The second wave of $4.9 billion in resiliency grants was designed to prepare for future natural disasters. Over the past 12 years, numerous storms in the region have caused severe service disruptions. Yet, it is unclear how and if this money was used. 

Any funding for recovery, relief, or resiliency projects that could not meet these most reasonable timetables should be rescinded and returned to taxpayers. This could include drawdowns for other programs and holding funds for other grants.  

This delayed spending, inability to spend, or lack of need for funding should have been raised at FTA quarterly capital program progress review meetings, quarterly financial and milestone progress reports, project management oversight (PMO) monthly reports, triennial and other FTA independent consultant reviews.

As an FTA employee, now retired, I managed grants, including emergency funding. In my time, we would meet with larger agencies quarterly. Medium-sized bus operators would meet with us twice a year. All other smaller or one-time recipients of discretionary grants would meet with us once per year. At these meetings, grantees would have to explain why any FTA-funded projects were not yet awarded, why in-house staff was not assigned to the project, why the project was behind schedule, why the project was over the original approved budget or the noting of any contract change orders over $100,000. Recovery schedules, justification for cost increases, and significant contract change orders also had to be presented.  

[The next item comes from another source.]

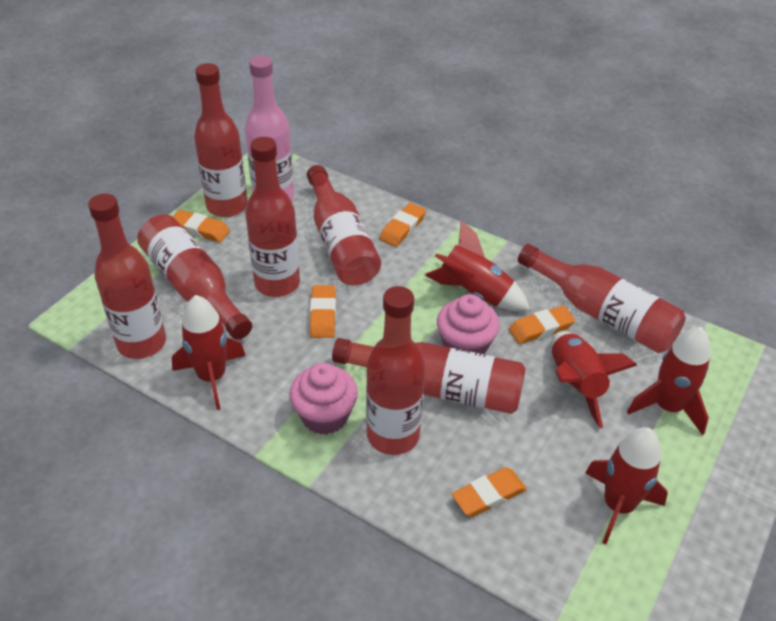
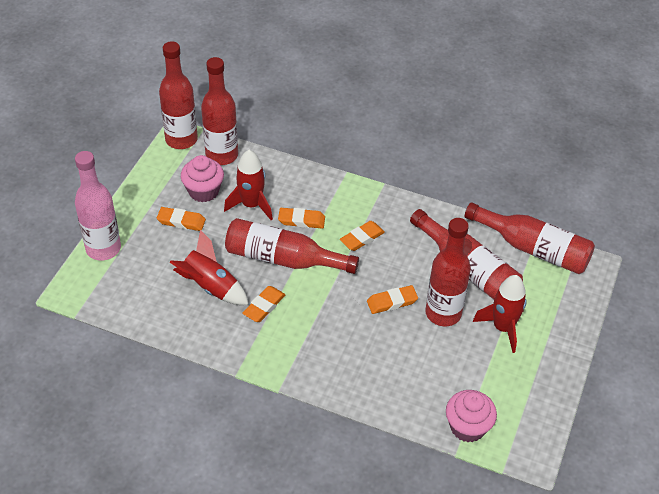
red bottle: 8 -> 6
red rocket: 5 -> 3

There are several reasons why transit agencies may not have been able to manage a large downpour of funding following the hurricane. Most likely, MTA, New Jersey Transit and many of the other 14 transit agencies in question did not have the staffing to manage the funding from the supplemental and annual FTA assistance programs such as:

  • Formula Section 5307 Urbanized Area, Section 5337 State of Good Repair, Section 5309 Bus and Bus Facilities along with others; 

Federal Highway Administration funding under several programs, including:

  • Congestion Mitigation Air Quality (CMAQ), Surface Transportation Program (STP) that can be transferred to FTA; 
  • 100% Locally funded capital projects; and
  • Hurricane Sandy Recovery and Resilience funding: NY MTA, NJ Transit and other FTA recipients with ongoing Hurricane Sandy-funded capital projects may have lacked sufficient procurement, project managers, engineers, legal and force account employees, along with track outage availability, to proceed with all these projects in the same time frame.

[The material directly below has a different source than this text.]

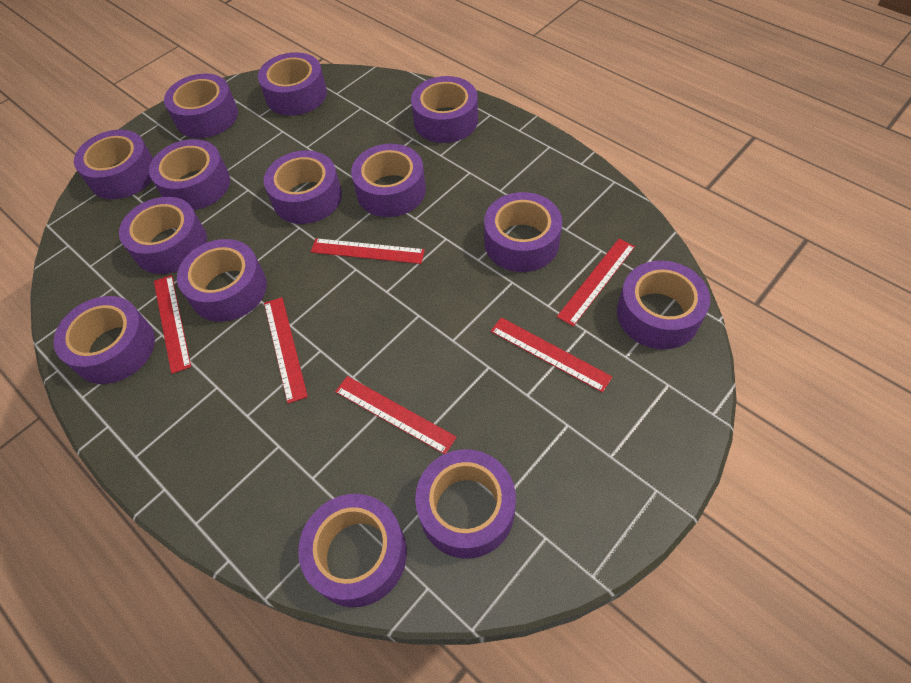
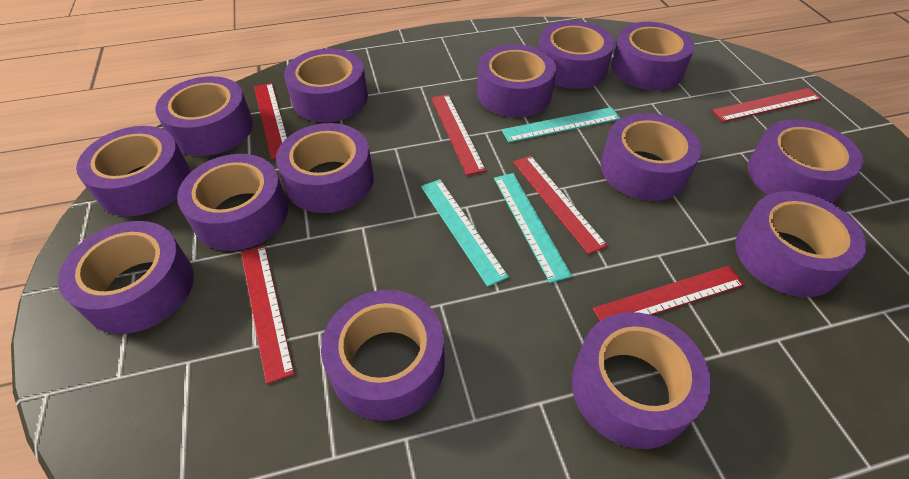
turquoise ruler: 0 -> 3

FTA Acting Administrator Veronica Vanterpool should not wait for the OIG report to be issued. Instead, she should write a “Dear Colleague” letter to all FTA recipients who have active open Hurricane Sandy grants that implement:

  • A deadline of Sept. 2024 for the recipient to complete any grant applications so that FTA can obligate their share of the remaining $900 million in Hurricane Sandy funding not contained in any approved grant; 
  • A detailed recovery schedule within 30 days. Any grants still open in Oct. 2025 will be subject to de-obligation of any remaining funds, which will be returned to the Treasury; and 
  • A policy that any recipient with open Hurricane Sandy grants will no longer be eligible to receive any new capital investment new starts core capacity, bus and bus facilities discretionary or any other competitive discretionary program grant until all Hurricane Sandy capital projects are complete and grants are closed out. 

Without these sunset provisions and strong consequences, recipients will likely continue to administer Hurricane Sandy grants as usual.

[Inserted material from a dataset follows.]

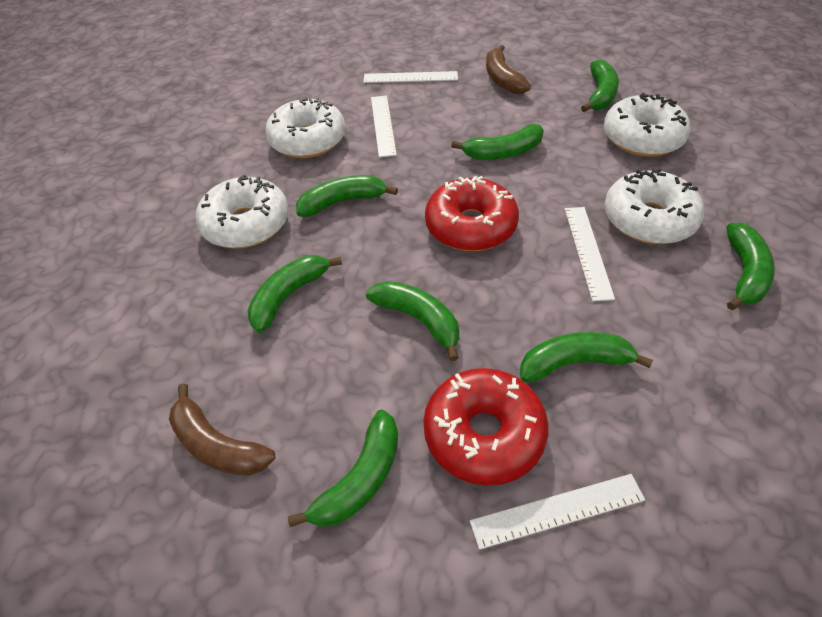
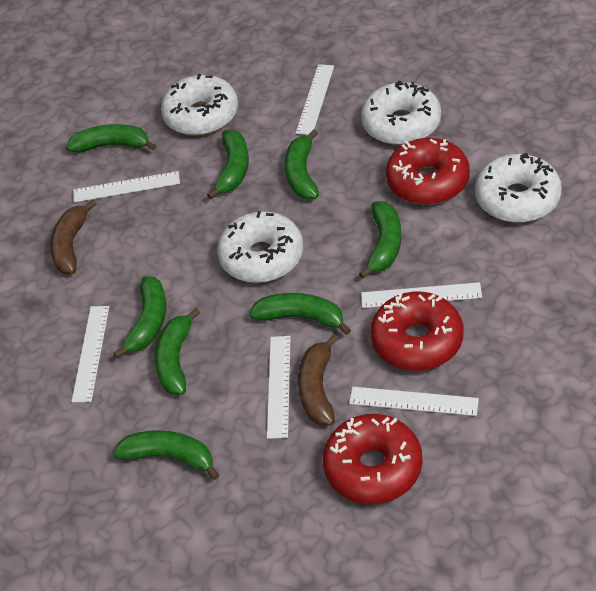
red donut: 2 -> 3
white ruler: 4 -> 6

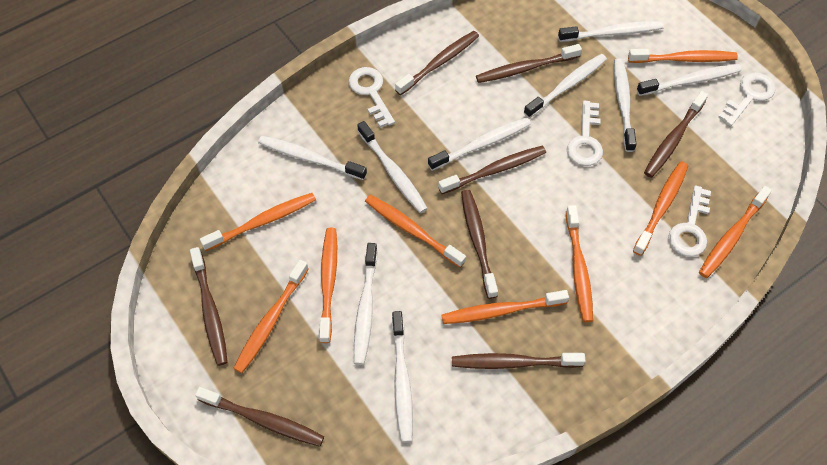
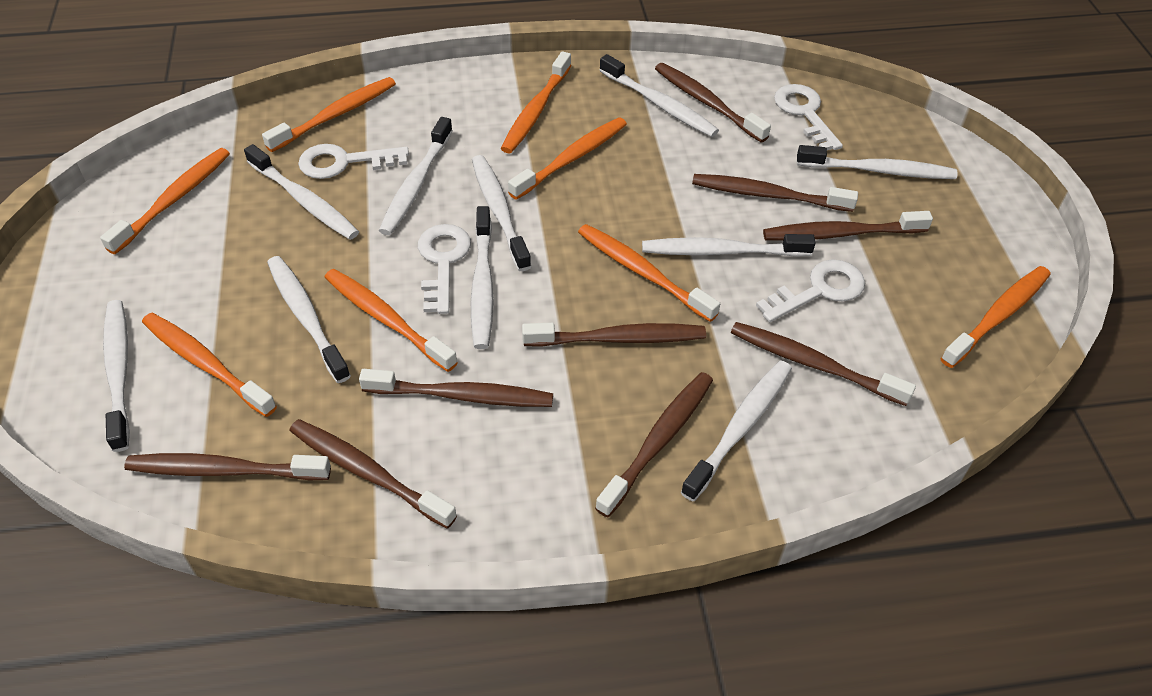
brown toothbrush: 8 -> 9
orange toothbrush: 9 -> 8
white toothbrush: 9 -> 10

FTA must perform the same detailed and timely attention it does for recipients’ grant development, review and approval as it does for oversight after grant approval. Taxpayers, riders, transit advocacy groups, NY MTA, NJ Transit, Congress, local elected officials and the U.S. Department of Transportation’s Office of the Inspector General should expect nothing less.

However, FTA and transit agencies are not the only actors at fault. Congress needs to take some of the blame for expanding a program focused on emergency response to mitigation of future hazards without considering staffing or knowledge levels. FTA had staffing and logistics challenges focusing on the first wave of grants alone. Expecting the agency to manage another $5 billion in funding was a recipe for disaster.